Cardiovascular diseases are the leading cause of death globally. Increased myocardial fibrosis is one of the main drivers of systolic heart failure (HF), which limits the heart's ability to pump blood adequately to the rest of the organs. To prevent cardiac rupture following cardiac stress, fibroblasts are activated as a response to stress signaling to form myofibroblasts which secrete extracellular matrix (ECM) proteins, like collagen, in a process referred to as fibrosis.

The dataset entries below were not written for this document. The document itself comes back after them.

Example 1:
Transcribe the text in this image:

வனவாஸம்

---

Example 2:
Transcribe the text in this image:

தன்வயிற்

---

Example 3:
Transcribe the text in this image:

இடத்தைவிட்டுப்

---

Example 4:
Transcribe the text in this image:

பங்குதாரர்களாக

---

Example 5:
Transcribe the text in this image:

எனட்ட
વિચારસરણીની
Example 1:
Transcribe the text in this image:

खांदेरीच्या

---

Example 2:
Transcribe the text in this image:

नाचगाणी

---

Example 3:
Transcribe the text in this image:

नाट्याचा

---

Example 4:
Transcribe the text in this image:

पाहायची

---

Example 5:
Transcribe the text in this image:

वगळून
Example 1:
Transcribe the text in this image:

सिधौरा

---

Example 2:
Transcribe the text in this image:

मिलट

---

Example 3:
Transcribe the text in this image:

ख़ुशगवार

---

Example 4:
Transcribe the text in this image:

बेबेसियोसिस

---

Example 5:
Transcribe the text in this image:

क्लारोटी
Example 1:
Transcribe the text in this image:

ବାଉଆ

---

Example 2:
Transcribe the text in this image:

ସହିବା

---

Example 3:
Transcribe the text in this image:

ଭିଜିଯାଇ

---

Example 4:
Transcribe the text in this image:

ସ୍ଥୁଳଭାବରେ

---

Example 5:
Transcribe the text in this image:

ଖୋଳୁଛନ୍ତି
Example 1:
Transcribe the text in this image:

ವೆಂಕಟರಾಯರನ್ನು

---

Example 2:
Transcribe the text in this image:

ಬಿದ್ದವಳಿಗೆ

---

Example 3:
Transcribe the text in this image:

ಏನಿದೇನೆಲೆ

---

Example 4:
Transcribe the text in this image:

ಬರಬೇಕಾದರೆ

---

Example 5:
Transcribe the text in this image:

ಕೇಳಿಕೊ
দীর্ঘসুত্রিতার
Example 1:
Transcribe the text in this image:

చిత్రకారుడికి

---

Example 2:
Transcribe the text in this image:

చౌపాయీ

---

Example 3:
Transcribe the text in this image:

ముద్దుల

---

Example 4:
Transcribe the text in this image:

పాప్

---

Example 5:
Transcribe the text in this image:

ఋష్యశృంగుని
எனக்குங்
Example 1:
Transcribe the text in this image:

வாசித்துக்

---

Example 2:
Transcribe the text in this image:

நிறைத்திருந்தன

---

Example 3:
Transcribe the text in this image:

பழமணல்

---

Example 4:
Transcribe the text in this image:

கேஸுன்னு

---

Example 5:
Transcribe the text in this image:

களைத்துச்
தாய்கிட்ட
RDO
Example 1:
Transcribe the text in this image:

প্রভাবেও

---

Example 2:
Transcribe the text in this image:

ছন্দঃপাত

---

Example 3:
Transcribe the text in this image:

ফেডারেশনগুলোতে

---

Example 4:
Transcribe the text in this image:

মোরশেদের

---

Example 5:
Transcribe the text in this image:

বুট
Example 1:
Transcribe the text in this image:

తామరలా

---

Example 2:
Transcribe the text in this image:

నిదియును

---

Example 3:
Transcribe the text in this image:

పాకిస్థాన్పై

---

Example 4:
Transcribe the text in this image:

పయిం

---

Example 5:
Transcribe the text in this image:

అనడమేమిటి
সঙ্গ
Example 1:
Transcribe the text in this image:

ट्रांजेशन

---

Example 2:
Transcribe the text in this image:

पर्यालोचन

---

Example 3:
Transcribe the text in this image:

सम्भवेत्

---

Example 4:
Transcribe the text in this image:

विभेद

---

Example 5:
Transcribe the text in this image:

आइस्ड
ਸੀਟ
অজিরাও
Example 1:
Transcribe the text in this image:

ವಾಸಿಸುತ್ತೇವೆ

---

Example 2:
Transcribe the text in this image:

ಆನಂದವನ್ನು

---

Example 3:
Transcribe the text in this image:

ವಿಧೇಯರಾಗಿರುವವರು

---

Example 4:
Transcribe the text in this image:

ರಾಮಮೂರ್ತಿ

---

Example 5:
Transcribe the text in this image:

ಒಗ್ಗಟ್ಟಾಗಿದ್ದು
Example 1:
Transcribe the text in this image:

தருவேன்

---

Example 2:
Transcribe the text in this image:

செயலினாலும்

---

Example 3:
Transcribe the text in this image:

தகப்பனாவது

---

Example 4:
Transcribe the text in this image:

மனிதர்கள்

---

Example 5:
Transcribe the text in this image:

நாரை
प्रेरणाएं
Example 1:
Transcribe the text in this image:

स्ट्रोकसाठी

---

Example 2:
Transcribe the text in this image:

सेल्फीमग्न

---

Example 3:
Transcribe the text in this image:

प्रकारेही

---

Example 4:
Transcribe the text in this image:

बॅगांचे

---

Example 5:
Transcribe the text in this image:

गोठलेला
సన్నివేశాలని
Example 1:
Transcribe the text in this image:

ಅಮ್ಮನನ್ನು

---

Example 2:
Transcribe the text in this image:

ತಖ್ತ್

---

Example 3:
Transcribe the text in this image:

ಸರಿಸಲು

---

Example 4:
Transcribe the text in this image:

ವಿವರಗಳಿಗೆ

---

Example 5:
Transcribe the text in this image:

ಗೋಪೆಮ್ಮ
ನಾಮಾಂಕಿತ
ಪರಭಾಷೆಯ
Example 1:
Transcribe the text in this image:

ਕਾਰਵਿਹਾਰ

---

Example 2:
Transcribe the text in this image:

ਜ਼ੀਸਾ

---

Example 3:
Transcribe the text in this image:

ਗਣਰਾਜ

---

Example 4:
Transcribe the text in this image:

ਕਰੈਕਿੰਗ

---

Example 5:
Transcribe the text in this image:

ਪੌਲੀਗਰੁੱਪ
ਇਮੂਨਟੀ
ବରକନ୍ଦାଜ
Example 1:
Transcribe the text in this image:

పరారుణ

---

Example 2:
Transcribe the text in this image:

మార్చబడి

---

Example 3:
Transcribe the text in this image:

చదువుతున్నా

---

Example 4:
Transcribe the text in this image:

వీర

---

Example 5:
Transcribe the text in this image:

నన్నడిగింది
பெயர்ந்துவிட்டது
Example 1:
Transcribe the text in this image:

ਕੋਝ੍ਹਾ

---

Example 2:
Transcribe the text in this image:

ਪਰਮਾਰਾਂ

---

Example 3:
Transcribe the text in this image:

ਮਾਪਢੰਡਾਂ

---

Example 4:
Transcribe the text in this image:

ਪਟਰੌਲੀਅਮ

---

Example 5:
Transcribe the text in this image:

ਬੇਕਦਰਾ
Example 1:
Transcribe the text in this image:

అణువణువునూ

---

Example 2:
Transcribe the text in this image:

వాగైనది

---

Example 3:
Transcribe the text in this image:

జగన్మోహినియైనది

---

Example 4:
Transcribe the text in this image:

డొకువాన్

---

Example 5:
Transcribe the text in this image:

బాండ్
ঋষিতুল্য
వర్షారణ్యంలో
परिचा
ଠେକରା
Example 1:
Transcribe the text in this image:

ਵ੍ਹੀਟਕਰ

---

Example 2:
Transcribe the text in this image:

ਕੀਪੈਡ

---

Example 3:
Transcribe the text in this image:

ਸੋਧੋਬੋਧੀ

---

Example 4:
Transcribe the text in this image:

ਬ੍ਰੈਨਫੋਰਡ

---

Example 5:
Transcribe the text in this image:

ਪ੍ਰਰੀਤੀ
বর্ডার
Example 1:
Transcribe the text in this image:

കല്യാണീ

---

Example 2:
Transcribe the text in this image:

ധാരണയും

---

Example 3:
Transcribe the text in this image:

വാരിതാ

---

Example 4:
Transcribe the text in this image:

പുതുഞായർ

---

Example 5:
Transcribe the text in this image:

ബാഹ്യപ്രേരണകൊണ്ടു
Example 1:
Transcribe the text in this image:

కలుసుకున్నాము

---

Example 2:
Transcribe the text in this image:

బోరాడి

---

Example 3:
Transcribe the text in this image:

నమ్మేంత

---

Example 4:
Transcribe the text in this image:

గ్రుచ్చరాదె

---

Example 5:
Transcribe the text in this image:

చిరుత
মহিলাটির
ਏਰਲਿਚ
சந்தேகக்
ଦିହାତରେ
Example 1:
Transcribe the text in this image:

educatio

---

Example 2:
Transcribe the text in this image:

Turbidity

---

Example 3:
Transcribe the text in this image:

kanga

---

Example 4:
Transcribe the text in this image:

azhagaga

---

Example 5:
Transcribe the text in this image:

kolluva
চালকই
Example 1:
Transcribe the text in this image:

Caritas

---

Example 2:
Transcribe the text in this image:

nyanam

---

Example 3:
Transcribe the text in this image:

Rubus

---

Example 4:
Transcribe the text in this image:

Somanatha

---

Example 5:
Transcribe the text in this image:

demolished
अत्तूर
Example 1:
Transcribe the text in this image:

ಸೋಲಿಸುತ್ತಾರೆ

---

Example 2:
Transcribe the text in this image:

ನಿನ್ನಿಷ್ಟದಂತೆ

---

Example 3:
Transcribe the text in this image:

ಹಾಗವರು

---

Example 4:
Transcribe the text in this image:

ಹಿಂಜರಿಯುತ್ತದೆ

Interestingly, single-cell RNA sequencing data of human HF myocardium showed an upregulation of adipocyte enhancer binding protein 1 (AEBP1) expression compared to donor myocardium. Expression of AEBP1 has been associated with fibrosis progression in other organs, and AEBP1 inhibition has been suggested as a potential therapeutic target in hepatic and pulmonary fibrosis. The role of AEBP1 in cardiac fibrosis is not studied and needs further investigation.
With AEBP1 overexpression (OE), smooth muscle actin (SMA, marker of myofibroblast, n=6, p=0.06), transgelin (SM22, early marker of smooth-muscle cell differentiation, n=6, p=0.03), and collagen (n=6, p=0.002) were also observed. Likewise, AEBP1-KD resulted in significant downregulation of SM22 (n=6, p=0.02) and collagen1 (n=6, p=0.06) indicating an AEBP1-dependent pathway in cardiac fibrosis. Additionally, mice which had multi-organ fibrosis induced through angiotensin and phenylephrine 4-week treatment. 2 weeks following induction, a group of mice was treated with adeno-associated virus 9 (AAV9) containing shRNA targeting AEBP1 to induce KD while the remaining received control AAV9 (n=5 each). A significant reduction in SM22 (n=5, p=0.06) displayed a significant reduction of fibrosis within KD mice with additional conformational data from immunohistochemistry. Thus, our study suggests AEBP1 could emerge as a potential antifibrotic target in HF due to its significant role in cardiac fibrosis.